━━ AVAILABLE RECORDS ━━
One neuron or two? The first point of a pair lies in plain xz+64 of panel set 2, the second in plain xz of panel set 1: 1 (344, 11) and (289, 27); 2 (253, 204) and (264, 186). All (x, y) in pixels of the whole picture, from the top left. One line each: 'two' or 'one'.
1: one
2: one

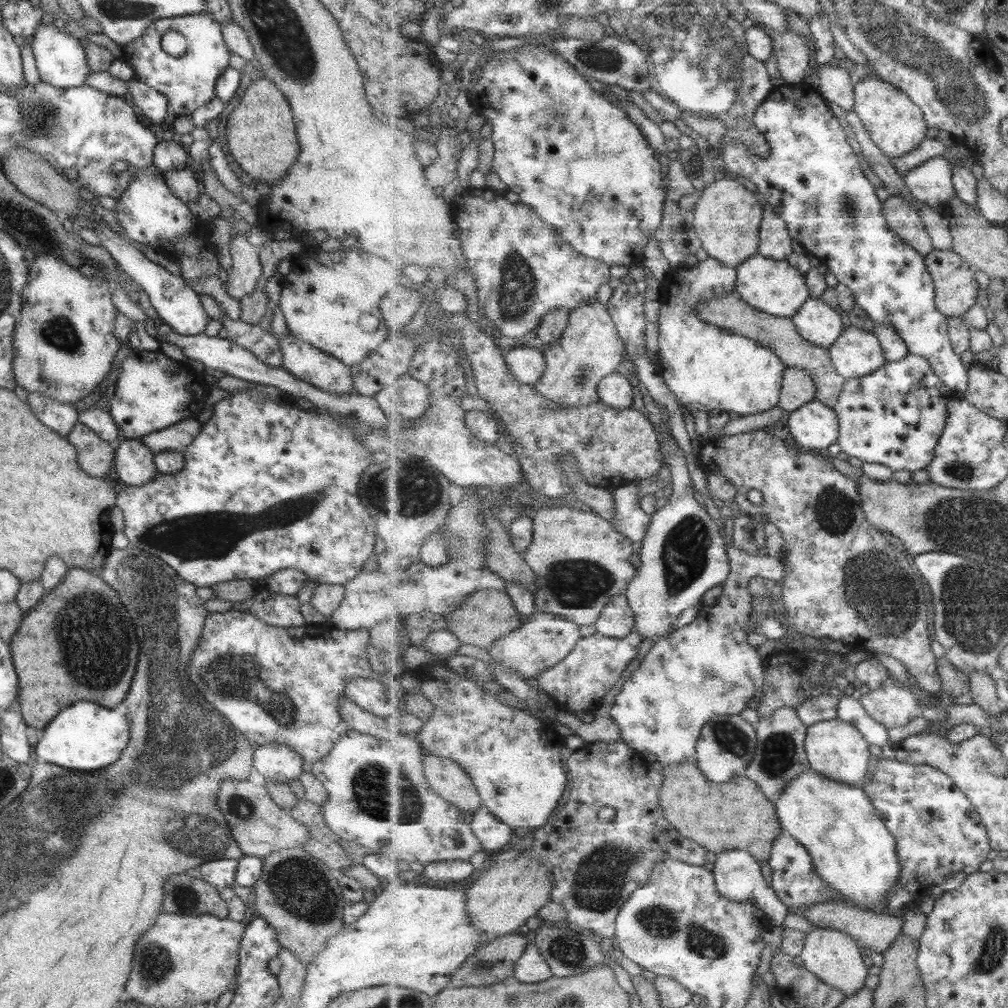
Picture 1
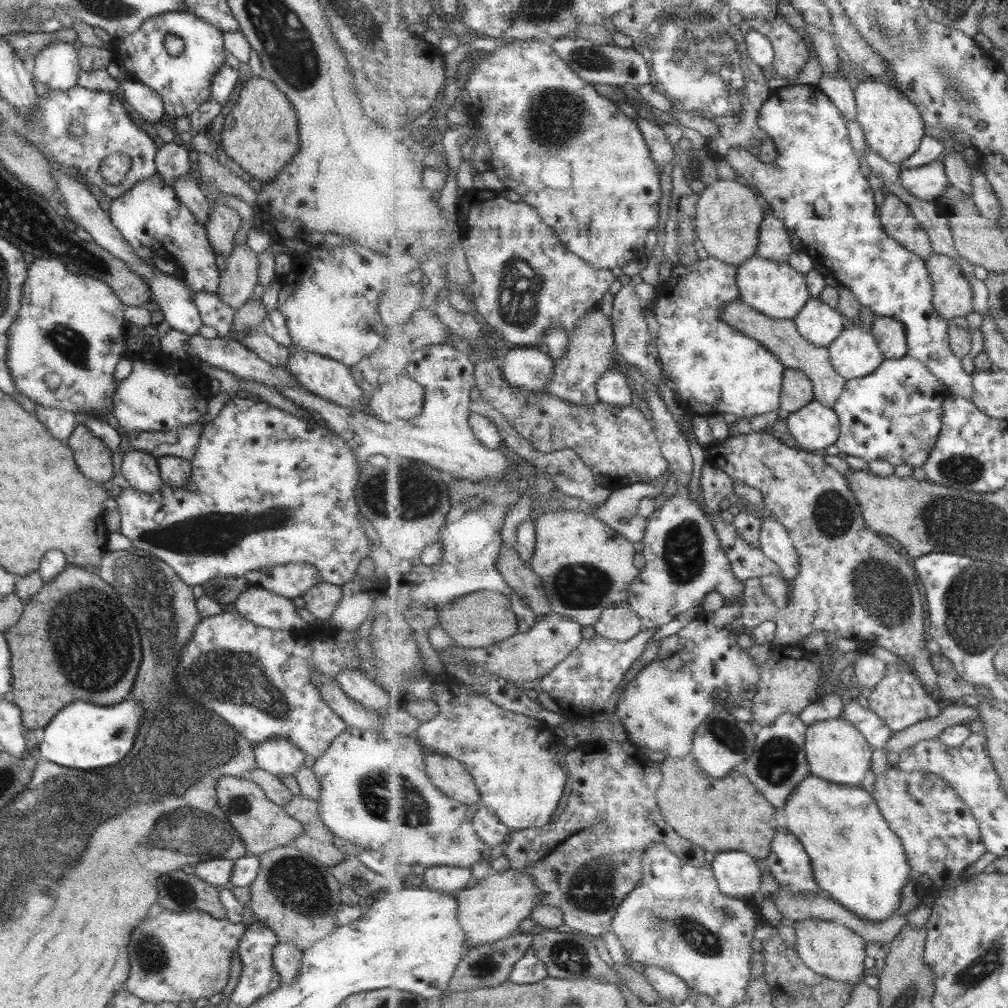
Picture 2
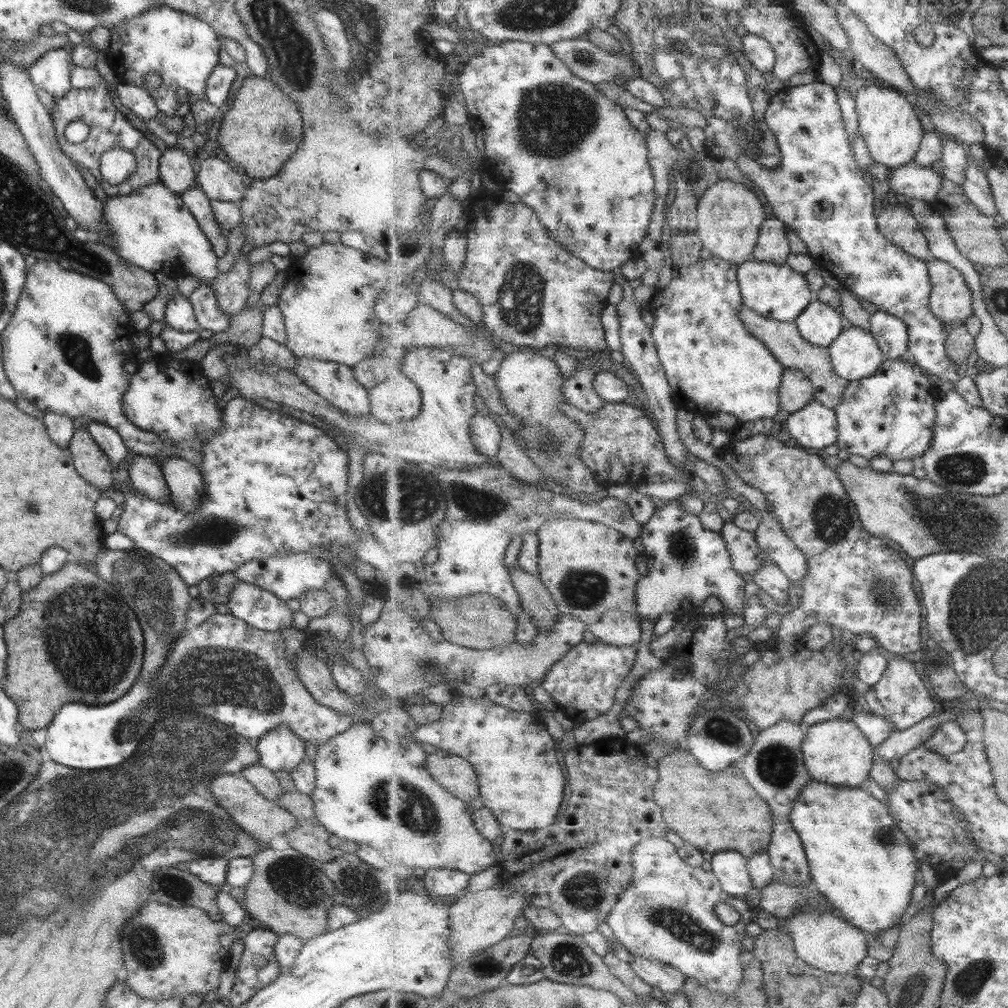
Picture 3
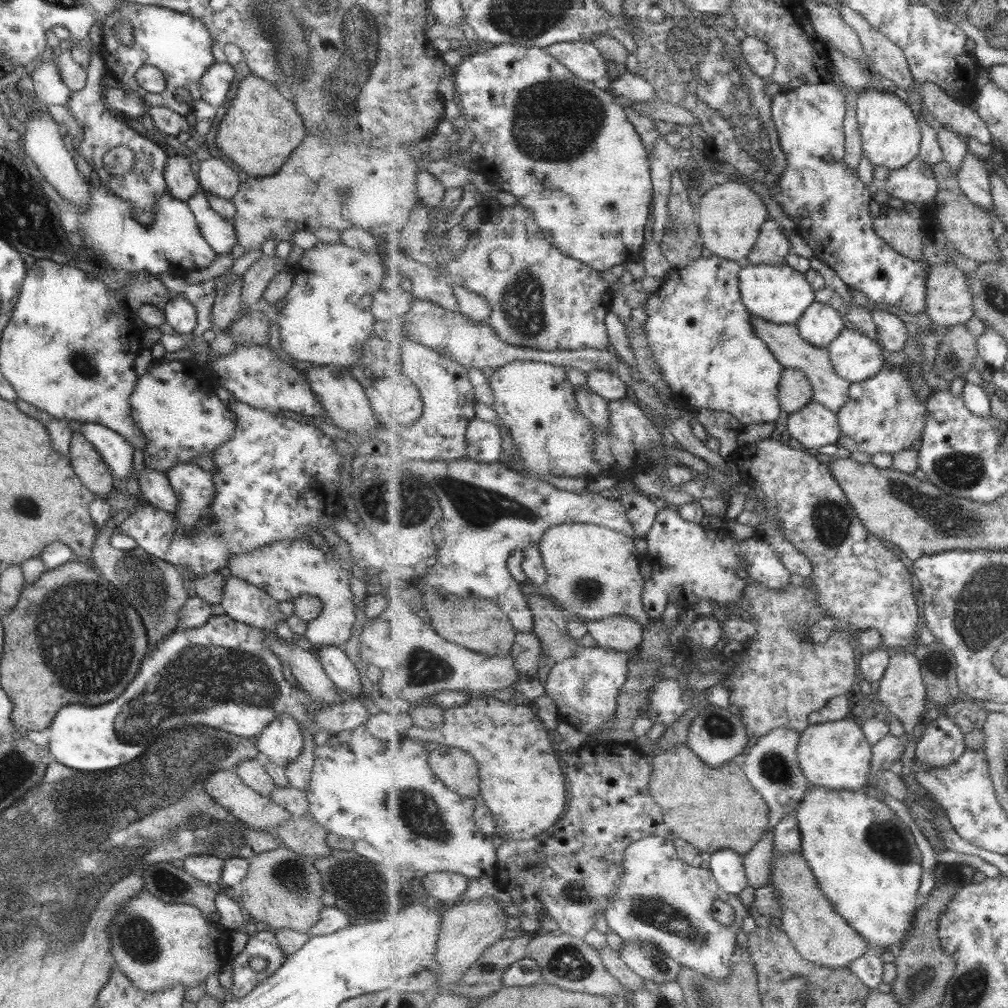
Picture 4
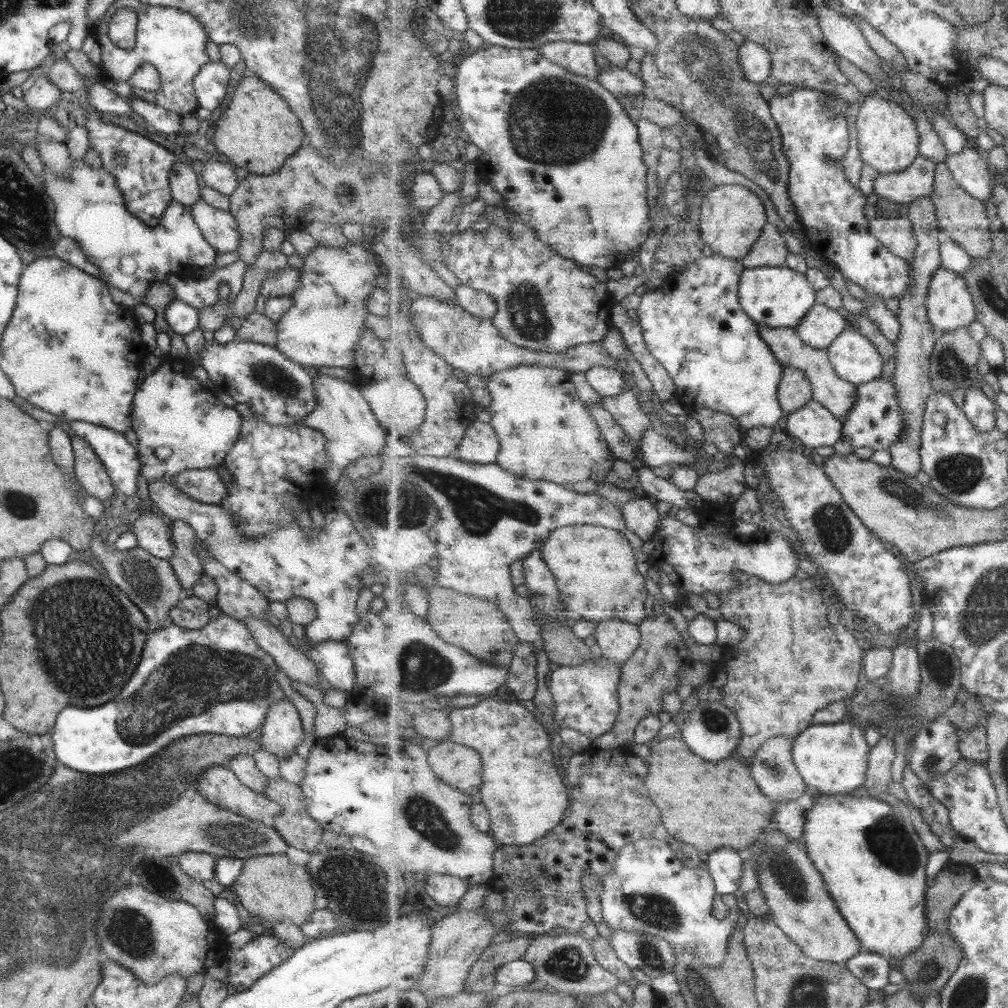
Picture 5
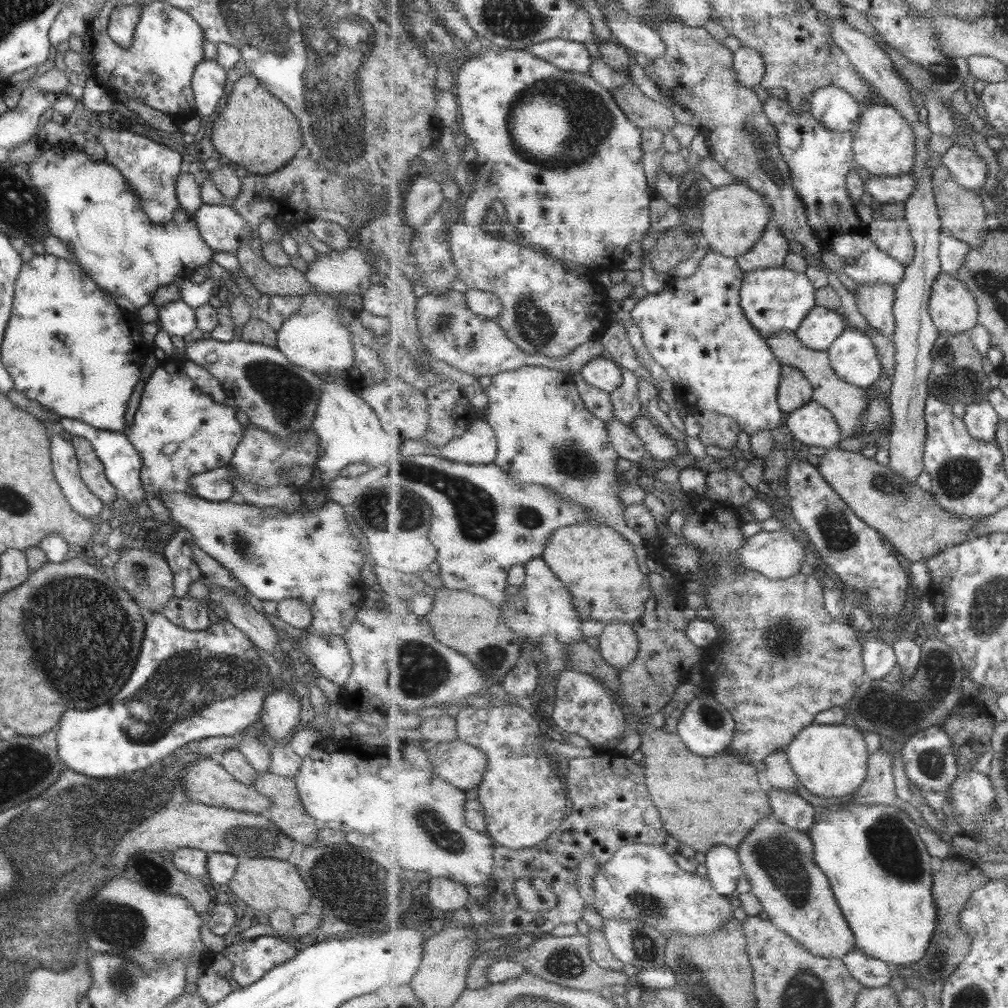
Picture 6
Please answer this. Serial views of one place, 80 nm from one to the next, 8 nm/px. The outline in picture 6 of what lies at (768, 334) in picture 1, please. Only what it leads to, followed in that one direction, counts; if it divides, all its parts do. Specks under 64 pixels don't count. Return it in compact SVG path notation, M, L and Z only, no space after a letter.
M781 331L778 335L771 335L766 341L775 356L778 356L782 365L790 364L803 371L803 374L814 385L814 400L834 413L834 417L845 436L857 436L858 432L862 430L860 428L862 416L868 405L868 392L866 389L839 378L835 369L831 366L828 351L816 351L809 348L802 343L802 340L799 340L796 333Z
━━━
WHAT IS REQUIRED: Only the pictures are to be excluded; all other parts of the records above are to be given exactly.

EXERCISE ANSWER:
One neuron or two? The first point of a pair lies in plain xz+64 of panel set 2, the second in plain xz of panel set 1: 1 (344, 11) and (289, 27); 2 (253, 204) and (264, 186). All (x, y) in pixels of the whole picture, from the top left. One line each: 'two' or 'one'.
1: one
2: one

Picture 1
Picture 2
Picture 3
Picture 4
Picture 5
Picture 6
Please answer this. Serial views of one place, 80 nm from one to the next, 8 nm/px. The outline in picture 6 of what lies at (768, 334) in picture 1, please. Only what it leads to, followed in that one direction, counts; if it divides, all its parts do. Specks under 64 pixels don't count. Return it in compact SVG path notation, M, L and Z only, no space after a letter.
M781 331L778 335L771 335L766 341L775 356L778 356L782 365L790 364L803 371L803 374L814 385L814 400L834 413L834 417L845 436L857 436L858 432L862 430L860 428L862 416L868 405L868 392L866 389L839 378L835 369L831 366L828 351L816 351L809 348L802 343L802 340L799 340L796 333Z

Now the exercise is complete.